---------- Task data

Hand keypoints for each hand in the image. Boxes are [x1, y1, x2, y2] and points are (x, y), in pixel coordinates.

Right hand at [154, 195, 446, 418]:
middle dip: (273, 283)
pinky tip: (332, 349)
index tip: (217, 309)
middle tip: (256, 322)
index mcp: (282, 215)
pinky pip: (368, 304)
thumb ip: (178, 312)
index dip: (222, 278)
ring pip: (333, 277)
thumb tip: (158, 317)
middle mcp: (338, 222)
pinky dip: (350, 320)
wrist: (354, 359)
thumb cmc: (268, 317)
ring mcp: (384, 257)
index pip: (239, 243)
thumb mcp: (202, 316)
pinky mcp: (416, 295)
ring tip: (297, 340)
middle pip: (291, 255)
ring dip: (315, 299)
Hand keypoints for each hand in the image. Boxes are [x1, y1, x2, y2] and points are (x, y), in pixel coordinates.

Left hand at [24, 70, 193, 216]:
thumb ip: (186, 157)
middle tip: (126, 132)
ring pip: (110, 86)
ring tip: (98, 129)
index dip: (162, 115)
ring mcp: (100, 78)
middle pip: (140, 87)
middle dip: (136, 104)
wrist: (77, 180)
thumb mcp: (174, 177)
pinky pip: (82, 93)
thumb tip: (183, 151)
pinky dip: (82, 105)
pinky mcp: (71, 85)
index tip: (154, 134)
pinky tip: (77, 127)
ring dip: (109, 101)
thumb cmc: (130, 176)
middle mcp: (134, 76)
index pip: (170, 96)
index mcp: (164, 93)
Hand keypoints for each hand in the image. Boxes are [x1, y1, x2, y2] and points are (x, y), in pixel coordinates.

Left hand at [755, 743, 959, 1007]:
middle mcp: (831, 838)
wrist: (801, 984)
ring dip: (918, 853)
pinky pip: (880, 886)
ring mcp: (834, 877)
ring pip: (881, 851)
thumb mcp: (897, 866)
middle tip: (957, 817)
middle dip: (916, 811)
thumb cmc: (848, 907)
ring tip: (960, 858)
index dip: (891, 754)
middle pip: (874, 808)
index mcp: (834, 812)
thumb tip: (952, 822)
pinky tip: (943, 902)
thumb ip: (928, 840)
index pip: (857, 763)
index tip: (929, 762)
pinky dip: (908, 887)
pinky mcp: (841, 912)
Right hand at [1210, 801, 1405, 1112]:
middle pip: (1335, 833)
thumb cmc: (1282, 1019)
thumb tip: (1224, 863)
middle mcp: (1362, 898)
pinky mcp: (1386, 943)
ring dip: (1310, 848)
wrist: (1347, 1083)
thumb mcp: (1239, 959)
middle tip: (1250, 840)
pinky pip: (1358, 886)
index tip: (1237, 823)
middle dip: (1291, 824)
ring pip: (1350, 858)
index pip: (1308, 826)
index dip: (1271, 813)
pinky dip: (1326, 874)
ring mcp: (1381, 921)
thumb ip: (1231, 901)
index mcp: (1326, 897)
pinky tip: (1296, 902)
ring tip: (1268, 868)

--------------------

Task details:
Only the lines above starting at the one containing "wrist: (801, 984)" and ending at the one containing "ring mcp: (1381, 921)", both included, are to be returned, exactly as they read.

Finished task:
wrist: (801, 984)
ring dip: (918, 853)
pinky pip: (880, 886)
ring mcp: (834, 877)
ring pip: (881, 851)
thumb mcp: (897, 866)
middle tip: (957, 817)
middle dip: (916, 811)
thumb cmc: (848, 907)
ring tip: (960, 858)
index dip: (891, 754)
middle pip: (874, 808)
index mcp: (834, 812)
thumb tip: (952, 822)
pinky tip: (943, 902)
thumb ip: (928, 840)
index pip: (857, 763)
index tip: (929, 762)
pinky dip: (908, 887)
pinky mcp: (841, 912)
Right hand at [1210, 801, 1405, 1112]:
middle pip: (1335, 833)
thumb cmc: (1282, 1019)
thumb tip: (1224, 863)
middle mcp: (1362, 898)
pinky mcp: (1386, 943)
ring dip: (1310, 848)
wrist: (1347, 1083)
thumb mcp: (1239, 959)
middle tip: (1250, 840)
pinky pip: (1358, 886)
index tip: (1237, 823)
middle dip: (1291, 824)
ring pip: (1350, 858)
index pip: (1308, 826)
index dip: (1271, 813)
pinky dip: (1326, 874)
ring mcp: (1381, 921)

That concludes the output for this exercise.